(Text for analysis)

On 2011-11-27 16:47, Andrei Alexandrescu wrote:
On 11/27/11 5:36 AM, Jacob Carlborg wrote:
"auto" cannot be used here. Just like it can't be used in any place
where there is no implementation of a function.

Seems to me it needs to look something like this:

enum interface Range (T)
{
void popFront();
@property bool empty() const;
@property T front();
}

That seems helpful, but it doesn't lead on a good path, for several
reasons.

1. Right now we have "function applies to any type R that is a range".
With the other approach, there'd be "function applies to any type T such
that the given type R is a Range!T". That roundabout approach is likely
to scale poorly to more complex cases. It's arguably inferior because
often the range-ness is of interest, not naming T.

I was missinterpreting the isInputRange template.

2. Restrictions can be any Boolean expression, whereas interfaces only
apply to types.

3. In an interface-based approach, everything must be named; there are
no optional properties such as hasLength or isInfinite. That could, of
course, be added as restricted templates, which means interfaces must
coexist with restricted templates, a more powerful feature. So in the
end interfaces are redundant.

For the simpler cases an interface is easier to reason about. But yes, template constraints are more powerful.

(End Text for analysis)
(Given records)

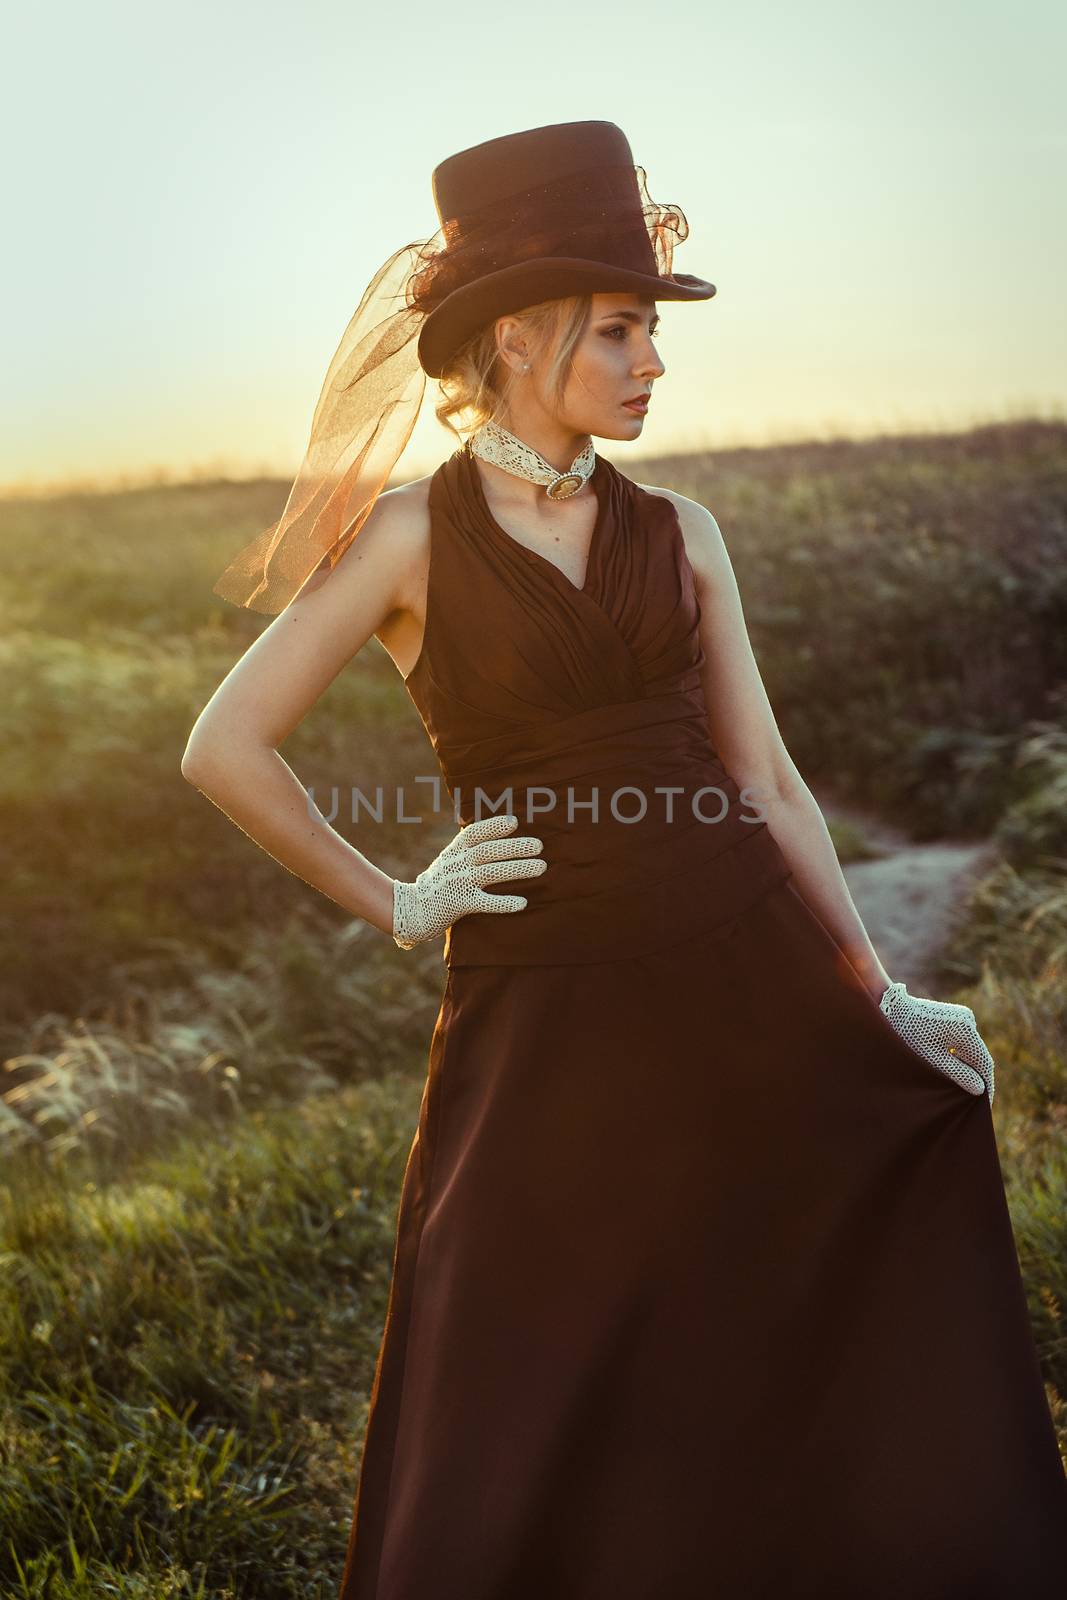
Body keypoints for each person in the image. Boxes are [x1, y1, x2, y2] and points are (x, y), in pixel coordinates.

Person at [182, 121, 1067, 1599]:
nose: (654, 362)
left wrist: (876, 991)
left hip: (745, 967)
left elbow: (767, 781)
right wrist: (398, 898)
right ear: (520, 340)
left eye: (653, 330)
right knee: (531, 1348)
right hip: (545, 1006)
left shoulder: (687, 533)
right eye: (622, 330)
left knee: (772, 1310)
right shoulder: (409, 540)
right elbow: (225, 746)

(End Given records)

Work instructions -> Copy out the discussion of interfaces versus template constraints in full, word for word.

Task response ->
On 2011-11-27 16:47, Andrei Alexandrescu wrote:
On 11/27/11 5:36 AM, Jacob Carlborg wrote:
"auto" cannot be used here. Just like it can't be used in any place
where there is no implementation of a function.

Seems to me it needs to look something like this:

enum interface Range (T)
{
void popFront();
@property bool empty() const;
@property T front();
}

That seems helpful, but it doesn't lead on a good path, for several
reasons.

1. Right now we have "function applies to any type R that is a range".
With the other approach, there'd be "function applies to any type T such
that the given type R is a Range!T". That roundabout approach is likely
to scale poorly to more complex cases. It's arguably inferior because
often the range-ness is of interest, not naming T.

I was missinterpreting the isInputRange template.

2. Restrictions can be any Boolean expression, whereas interfaces only
apply to types.

3. In an interface-based approach, everything must be named; there are
no optional properties such as hasLength or isInfinite. That could, of
course, be added as restricted templates, which means interfaces must
coexist with restricted templates, a more powerful feature. So in the
end interfaces are redundant.

For the simpler cases an interface is easier to reason about. But yes, template constraints are more powerful.